Sur la question marocaine, Miguel Primo de Rivera revient sur la position qu’il avait défendue avant d’arriver au pouvoir. En effet, il s’était déclaré en faveur de l’abandon du Protectorat, une entreprise jugée trop coûteuse financièrement mais aussi en vies pour l’armée espagnole, bref, une entreprise qui porte préjudice à son pays. Après avoir tenté de pactiser avec Abd-el-Krim, Miguel Primo de Rivera se lance dans des manœuvres qui dans la pratique équivalent à un semi-abandon du Maroc. Abd-el-Krim s’enhardit. Il dispose d’une centaine de millier d’hommes, avec des armes lourdes prises aux Espagnols et des armes légères relativement modernes provenant de la contrebande. Il s’enhardit mais un peu trop et en vient à déranger les Français dans leur protectorat. Il ne sait pas qu’il a signé sa fin. En septembre 1925, c’est le débarquement d’Alhucemas et des opérations combinées d’une grande ampleur au cours desquelles sont engagés les moyens les plus modernes qui écrasent la rébellion. Les derniers combats ont lieu au printemps 1926. Abd-el-Krim se rend aux Français. Il est envoyé en exil.

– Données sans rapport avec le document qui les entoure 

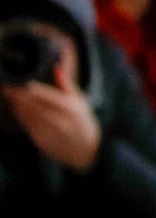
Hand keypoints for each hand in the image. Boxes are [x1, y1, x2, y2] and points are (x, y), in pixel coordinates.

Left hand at [2, 55, 101, 171]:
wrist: (85, 149)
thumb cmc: (82, 121)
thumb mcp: (80, 102)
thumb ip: (67, 85)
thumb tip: (57, 67)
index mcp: (72, 109)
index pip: (51, 98)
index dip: (38, 91)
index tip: (26, 84)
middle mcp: (61, 121)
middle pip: (37, 107)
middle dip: (21, 97)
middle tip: (9, 88)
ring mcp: (50, 133)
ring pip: (29, 116)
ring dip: (17, 106)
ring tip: (9, 96)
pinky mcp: (41, 141)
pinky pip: (27, 126)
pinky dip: (20, 116)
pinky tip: (15, 109)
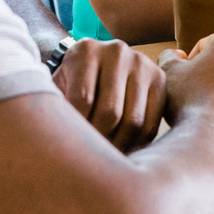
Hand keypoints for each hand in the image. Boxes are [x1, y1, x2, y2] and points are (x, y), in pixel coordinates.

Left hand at [53, 39, 166, 153]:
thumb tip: (59, 146)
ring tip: (105, 159)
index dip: (77, 131)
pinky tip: (123, 150)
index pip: (82, 100)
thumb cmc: (71, 85)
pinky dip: (137, 144)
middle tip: (90, 162)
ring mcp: (141, 63)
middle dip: (99, 142)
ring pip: (133, 120)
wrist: (98, 66)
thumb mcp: (58, 89)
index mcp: (85, 51)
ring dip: (118, 147)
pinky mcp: (159, 79)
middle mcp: (116, 51)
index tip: (71, 151)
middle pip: (110, 112)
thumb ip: (55, 109)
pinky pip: (151, 123)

Le déroulement de l’affaire marocaine finit par donner quelques idées de grandeur à Miguel Primo de Rivera. La politique extérieure espagnole étant dépendante depuis longtemps des Français et des Britanniques, Miguel Primo de Rivera cherche l’appui d’une autre puissance méditerranéenne, l’Italie ; mais il le fait sans chercher à remettre en question la situation de statu quo. En 1926, il menace de quitter la S.D.N. en prétextant que son pays n’y est pas un membre permanent. Au cours de l’été 1929, la S.D.N. se réunit à Madrid et deux expositions internationales sont organisées, l’une à Barcelone, l’autre à Séville, ce qui satisfait Miguel Primo de Rivera et lui fait oublier le sujet de son mécontentement.
Mais c’est par la réforme du corps diplomatique que Miguel Primo de Rivera va laisser une marque plus durable. Il augmente le nombre des ambassades, renforce les relations avec le Portugal et les pays de langue espagnole du continent américain. Il ne fait certes que poursuivre une politique mise en œuvre dès le début du règne d’Alfonso XIII au cours duquel une attention particulière avait été portée sur ces deux régions du monde.